The global classroom gets media attention!
Forget the blackboard and the chalk. In fact, forget the whiteboard and the markers.
The exercise books, the textbooks and the stationery can also be packed away. There is no need for any of them in the classroom of the future. A room full of students with a tablet each and a teacher with an enthusiasm for social media is all that is required to engage developing minds. At least in one school in Norway this isn’t a vision of the future. This is now.
‘Digitally rich’
Every student in Ms Michaelsen’s English class is taught how to set up their own blog. This becomes where they display their work, which others can comment on, and the teacher can mark online. “I don’t use textbooks at all because I think that limits how you teach. I post something on the front of my blog and tell my students: ‘This is what we’re going to do today’, ” she says. The aim of this method, she adds, is to create a “digitally rich” environment where pupils drive learning and classrooms are constantly online, allowing students to be creative by making their own discoveries rather than being led by a teacher. “You can’t grade being inventive,” she adds.

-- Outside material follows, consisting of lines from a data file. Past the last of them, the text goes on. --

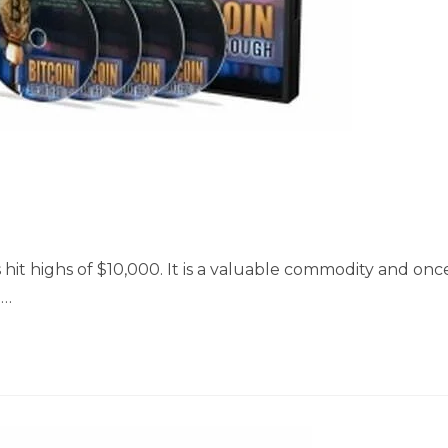
 hit highs of $10,000. It is a valuable commodity and onc
m…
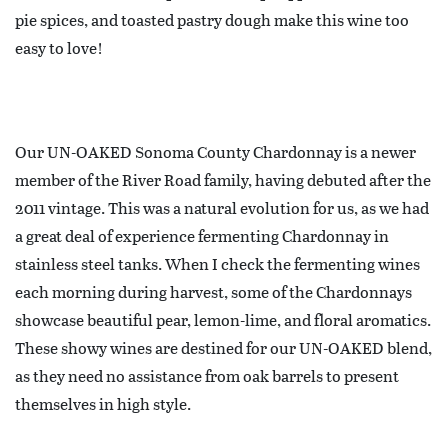
pie spices, and toasted pastry dough make this wine too
easy to love!
Our UN-OAKED Sonoma County Chardonnay is a newer
member of the River Road family, having debuted after the
2011 vintage. This was a natural evolution for us, as we had
a great deal of experience fermenting Chardonnay in
stainless steel tanks. When I check the fermenting wines
each morning during harvest, some of the Chardonnays
showcase beautiful pear, lemon-lime, and floral aromatics.
These showy wines are destined for our UN-OAKED blend,
as they need no assistance from oak barrels to present
themselves in high style.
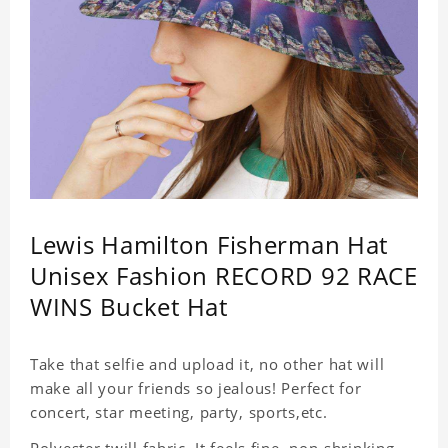
Lewis Hamilton Fisherman Hat
Unisex Fashion RECORD 92 RACE
WINS Bucket Hat
Take that selfie and upload it, no other hat will
make all your friends so jealous! Perfect for
concert, star meeting, party, sports,etc.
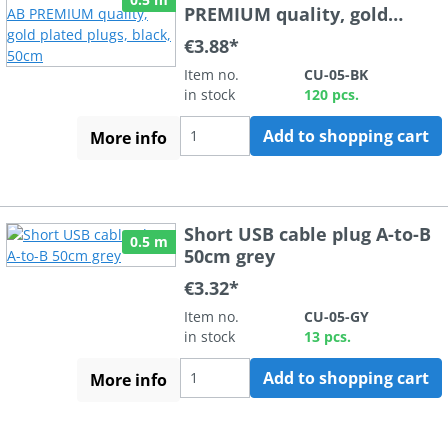
PREMIUM quality, gold
plated plugs, black, 50cm
€3.88*
Item no.
CU-05-BK
in stock
120 pcs.
Add to shopping cart
More info
Short USB cable plug A-to-B
0.5 m
50cm grey
€3.32*
Item no.
CU-05-GY
in stock
13 pcs.
Add to shopping cart
More info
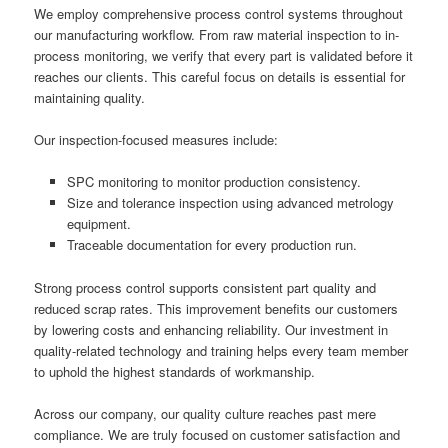
We employ comprehensive process control systems throughout
our manufacturing workflow. From raw material inspection to in-
process monitoring, we verify that every part is validated before it
reaches our clients. This careful focus on details is essential for
maintaining quality.
Our inspection-focused measures include:
SPC monitoring to monitor production consistency.
Size and tolerance inspection using advanced metrology
equipment.
Traceable documentation for every production run.
Strong process control supports consistent part quality and
reduced scrap rates. This improvement benefits our customers
by lowering costs and enhancing reliability. Our investment in
quality-related technology and training helps every team member
to uphold the highest standards of workmanship.
Across our company, our quality culture reaches past mere
compliance. We are truly focused on customer satisfaction and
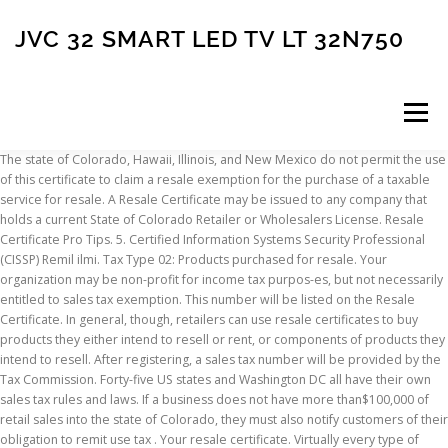
JVC 32 SMART LED TV LT 32N750
Menu
The state of Colorado, Hawaii, Illinois, and New Mexico do not permit the use of this certificate to claim a resale exemption for the purchase of a taxable service for resale. A Resale Certificate may be issued to any company that holds a current State of Colorado Retailer or Wholesalers License. Resale Certificate Pro Tips. 5. Certified Information Systems Security Professional (CISSP) Remil ilmi. Tax Type 02: Products purchased for resale. Your organization may be non-profit for income tax purpos-es, but not necessarily entitled to sales tax exemption. This number will be listed on the Resale Certificate. In general, though, retailers can use resale certificates to buy products they either intend to resell or rent, or components of products they intend to resell. After registering, a sales tax number will be provided by the Tax Commission. Forty-five US states and Washington DC all have their own sales tax rules and laws. If a business does not have more than$100,000 of retail sales into the state of Colorado, they must also notify customers of their obligation to remit use tax . Your resale certificate. Virtually every type of business must obtain a State Sales Tax Number. A Resale Certificate is issued to companies that make no taxable sales in Colorado Springs but which need to purchase for resale without paying City of Colorado Springs Sales Tax. 4. 3. In general, though, retailers can use resale certificates to buy products they either intend to resell or rent, or components of products they intend to resell. Also known as : Colorado Tax Exemption, Colorado Resale Certificate, Colorado Sale and Use Tax, Colorado Wholesale Certificate, etc. If audited, the Kentucky Department of Revenue requires the seller to have a correctly filled out 51A105 Resale Certificate. STSP is here to get you the necessary certificates! Resale (PDF - 317KB) Nevada (NV) Resale (PDF - 64KB) New Hampshire (NH) No state sales tax applicable. This Resale Certificate must be signed by a person authorized to sign on behalf of the business requesting this exemption. I hope these short posts help you run your online business more efficiently! § 42-5009(A). The seller is required to show good faith in accepting this certificate. Complete Colorado Resale Certificate online with US Legal Forms. Do not include an L or M prefix. We always recommend you read your state’s rules of resale certificates.. Colorado, Hawaii, Illinois, and New Mexico: these states do not permit the use of this certificate to claim a resale exemption for the purchase of a taxable service for resale. 5. [SaleHoo] Colorado Resale Certificate How to Obtain the Finest Resale Legal rights Delivers Resale legal rights have become very popular as an economical implies of providing your have solution with out owning to write it by yourself. Do not include an L or M prefix. Save or instantly send your ready documents. Do not include an L or M prefix. General Information on Sales Tax. All information is kept secure and confidential. The resale certificate is kept on file by the seller and is not filed with the state. Colorado – Click “Verify a License or Certificate.” Enter the 7, 8, 11 or 12-digit account number to be verified. We always recommend you read your state’s rules of resale certificates.. Colorado, Hawaii, Illinois, and New Mexico: these states do not permit the use of this certificate to claim a resale exemption for the purchase of a taxable service for resale. Florida – Enter the required seller information, then enter sales tax certificate … 1. 2. For more information on obtaining a resale certificate, aka tax exemption certificate, consult your local state department. Resale Certificate Pro Tips. Even online based businesses shipping products to Colorado residents must collect sales tax. The Colorado sales tax license (in other parts of the country, may be called a reseller’s license, a vendor's license or a resale certificate) is for state sales tax and any state-collected county, city and special district taxes that the Colorado Department of Revenue collects and distributes back to …Colorado sales tax license (in other parts of Filling out Form 51A105 is pretty straightforward, but is critical for the seller to gather all the information. Previous Pause Next. Most businesses operating in or selling in the state of Colorado are required to purchase a resale certificate annually. News January 11, 2021. Seller: Street Address: City, State, Country, Zip Code: City, State, Country, Zip Code: See response to Question 2, above. We can process your application for any state, and our expert team members will help you get the exact resale certificates and sellers permits you need! Stage Design - A Discussion between Industry Professionals. As it turns out, some states won’t accept an out-of-state resale certificate. Obtaining a resale certificate in Ohio is not as challenging as many may assume. For organizations located outside Connecticut – Enter the business ID and certificate number. Get Free Colorado Resale Certificate 2019 Form now and use Colorado Resale Certificate 2019 Form immediately to get % off or $ off or free shipping Are sellers required to accept exemption or resale certificates? A Certificate of Exemption is issued to the organization when granted exemption by the Colorado. You merely need to fill out the Resale Certificate). A Resale Certificate can be generated by the buyer or seller provided their certificate contains the required information as outlined in Oklahoma Rule 710:65-3-33, which include: The name and address of the customer Get Free Colorado Resale Certificate Pdf now and use Colorado Resale Certificate Pdf immediately to get % off or $ off or free shipping The fact that some charity work is performed or that funds—all If items covered under the resale certificate are not purchased for resale, it is the responsibility of the purchaser to indicate to the seller that the items will not be resold, and the appropriate sales tax should be collected on those items. Need more info about resale certificates? Western Region One Source . Forty-five US states and Washington DC all have their own sales tax rules and laws. Polis Administration Releases New Prescription Drug Report - Assembles More Than 1600 Colorado … Colorado – Click “Verify a License or Certificate.” Enter the 7, 8, 11 or 12-digit account number to be verified. A copy of the Certificate of Exemption should be retained with this completed Affidavit. A Resale Certificate can be generated by the buyer or seller provided their certificate contains the required information as outlined in A.R.S. Explore All. District of Columbia – Verify online at My Tax DC. Read here for more on California resale certificates. Colorado – Enter the 7, 8, 11 or 12-digit account number to be verified. Colorado Sales Tax. Your resale certificate is based on your sales tax permit in the state where you live, and is your way of proving to a seller that you are buying products in order to resale them at retail. Colorado Sales Tax Exemption Certificate DOWNLOAD CERTIFICATE In order to comply with the various state and local sales tax law requirements, Trivantage is required to retain a properly executed exemption certificate from all of our customers who claim a sales/use tax exemption. 4. Resale certificates are related to your sales tax permit. Get Free Colorado Resale Certificate now and use Colorado Resale Certificate immediately to get % off or $ off or free shipping. To make things easier, Form 5000A was created by the Department of Revenue to document tax-free transactions. UNIFORM SALE FOR RESALE CERTIFICATE Accepted in Arizona, California, New Mexico and Texas This certificate is to be completed by the purchaser and furnished to the vendor who shall retain it. 5 Connecticut: This certificate is not valid as an exemption certificate. Your resale certificate proves that you plan to resell the goods purchased, making it unnecessary to collect sales tax at that point. 4. New Jersey (NJ) Resale (PDF - 41KB) Exempt (PDF - 25KB) Nonresidence (PDF - 47KB) New Mexico (NM) Send your state issued certificate. Since the ins and outs of resale certificates differ in different states, we’ve put together a state-by-state guide on how to use and accept resale certificates. Incomplete certificates must not be accepted in good faith. If the retailer's Colorado sales in the previous year exceed $100,000, the retailer is subject to Colorado sales tax licensing and collection requirements for the entire calendar year. D. A valid resale certificate is effective until the issuer revokes the certificate. Accepting Sponsorship & Service Provider Applications. FYI Sales 1 states that Colorado will accept retail sales tax licenses of another state as satisfactory proof for a sale for resale exemption. Once, you get all the respective results of Colorado Resale Certificate Application, which you wanted, you will get multiple choice to pick the best saving option just by clicking a button Get Link Coupon and many other offers of the store, which will be on the right side of the page to see all the related Discount Code, Promote, and Coupon. and valid resale certificate in good faith. Connecticut – Enter the business ID and certificate number. The same applies to opening most commercial resale accounts. Your obligations to Colorado do not depend on whether the retailer registers with Colorado. 1. How Do I Obtain A Resale Certificate In Ohio? A seller must re-verify the purchaser’s resale license or tax exemption certificate each calendar year. Easily fill out PDF blank, edit, and sign them. Colorado provides an exemption for organizations that have been certified exempt under 501(c)(3) of the Internal Revenue Code. 4. Below are a several ideas for ensuring you make an knowledgeable conclusion about the resale rights products you… You can accept our retailer’s home state resale certificate. Colorado Gov Now! When approved by th
INSCRIPTION
ABOUT
FAQ
CONTACT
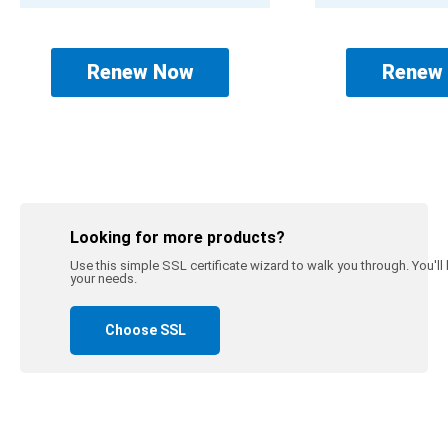
Renew Now
Renew
Looking for more products?
Use this simple SSL certificate wizard to walk you through. You'll be
your needs.
Choose SSL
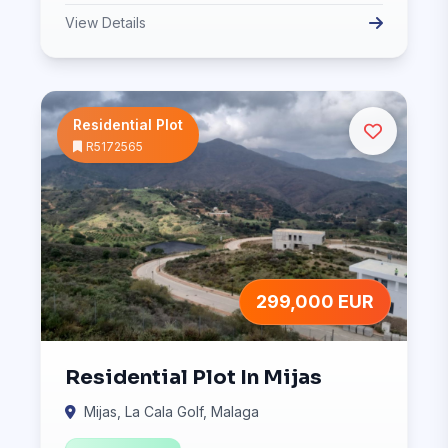
View Details
Residential Plot
R5172565
299,000 EUR
Residential Plot In Mijas
Mijas, La Cala Golf, Malaga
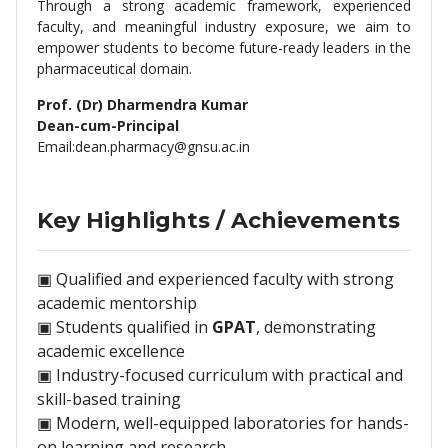
Through a strong academic framework, experienced
faculty, and meaningful industry exposure, we aim to
empower students to become future-ready leaders in the
pharmaceutical domain.
Prof. (Dr) Dharmendra Kumar
Dean-cum-Principal
Email:
dean.pharmacy@gnsu.ac.in
Key Highlights / Achievements
▣ Qualified and experienced faculty with strong
academic mentorship
▣ Students qualified in
GPAT
, demonstrating
academic excellence
▣ Industry-focused curriculum with practical and
skill-based training
▣ Modern, well-equipped laboratories for hands-
on learning and research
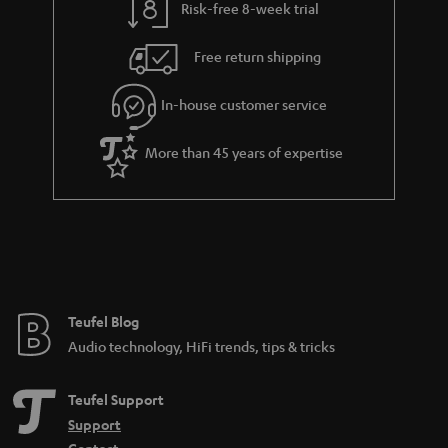
Risk-free 8-week trial
Free return shipping
In-house customer service
More than 45 years of expertise
Teufel Blog
Audio technology, HiFi trends, tips & tricks
Teufel Support
Support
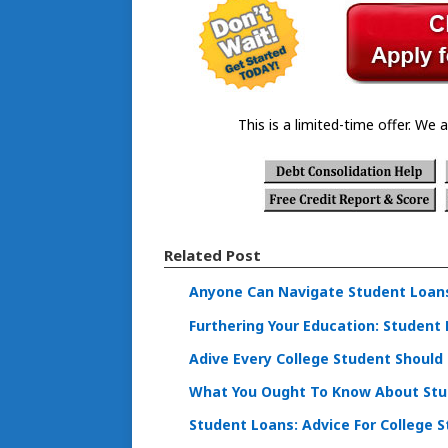
This is a limited-time offer. We a
Related Post
Anyone Can Navigate Student Loans 
Furthering Your Education: Student
Adive Every College Student Should
What You Ought To Know About Stu
Student Loans: Advice For College 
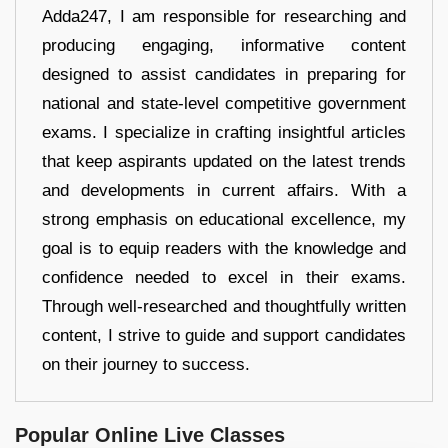
Adda247, I am responsible for researching and
producing engaging, informative content
designed to assist candidates in preparing for
national and state-level competitive government
exams. I specialize in crafting insightful articles
that keep aspirants updated on the latest trends
and developments in current affairs. With a
strong emphasis on educational excellence, my
goal is to equip readers with the knowledge and
confidence needed to excel in their exams.
Through well-researched and thoughtfully written
content, I strive to guide and support candidates
on their journey to success.
Popular Online Live Classes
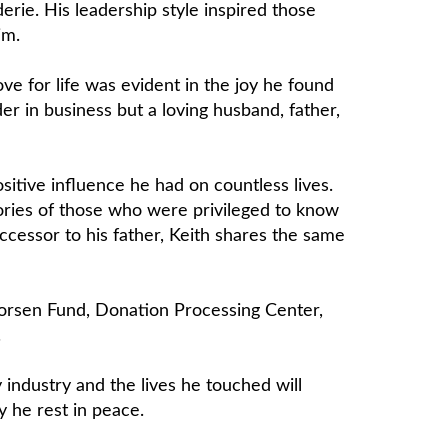
rie. His leadership style inspired those
im.
ove for life was evident in the joy he found
r in business but a loving husband, father,
sitive influence he had on countless lives.
ories of those who were privileged to know
ccessor to his father, Keith shares the same
oorsen Fund, Donation Processing Center,
.
 industry and the lives he touched will
y he rest in peace.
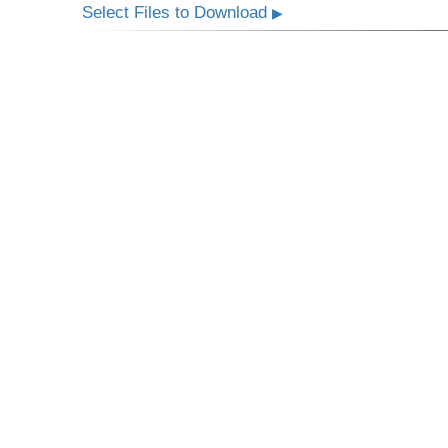
Select Files to Download
▶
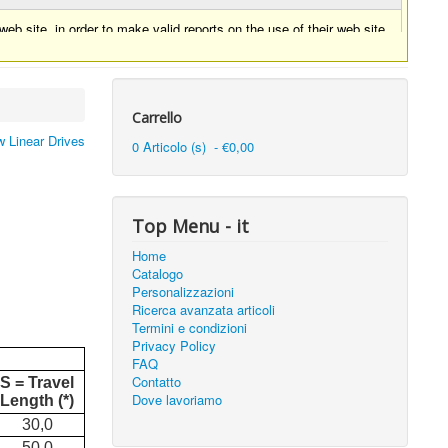
eb site, in order to make valid reports on the use of their web site.
Carrello
 Linear Drives
0 Articolo (s) - €0,00
Top Menu - it
Home
Catalogo
Personalizzazioni
Ricerca avanzata articoli
Termini e condizioni
Privacy Policy
FAQ
Contatto
S = Travel
Dove lavoriamo
Length (*)
30,0
50,0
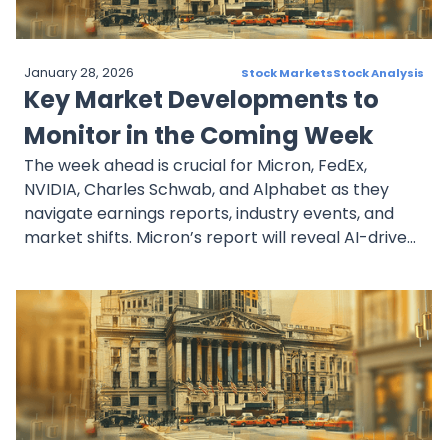
January 28, 2026
Stock Markets
Stock Analysis
Key Market Developments to
Monitor in the Coming Week
The week ahead is crucial for Micron, FedEx,
NVIDIA, Charles Schwab, and Alphabet as they
navigate earnings reports, industry events, and
market shifts. Micron’s report will reveal AI-driven
semiconductor trends, while FedEx’s spinoff plan
highlights its restructuring efforts. NVIDIA’s GTC
conference could drive AI sector sentiment.
Charles Schwab’s institutional backing
strengthens its outlook despite TD Bank’s exit.
Alphabet faces regulatory risks but retains strong
investor confidence. These stocks will be key
market indicators in the coming week.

The class also uses Quadblogging – software that allows four schools to join up online and interact and comment on each other’s blogs. “It’s been really exciting because we can read, comment and exchange information with students in other countries,” says Haaken Bakker, a 17-year-old student at Sandvika.
Innovative thoughts
Updates and instructions are given via a group Facebook page. Being a member of a group means Ms Michaelsen doesn’t need to address the tricky issue of friend requests from students as people can interact on the page without needing to be Facebook friends first. Twitter is used to gain inspiration from classes and teachers around the world. “If you’re an English teacher and you’re not using Twitter then you’re missing out,” she explains.
Could Haaken and Hanne imagine a school life without social media now?
They both laugh. “No, just simply no.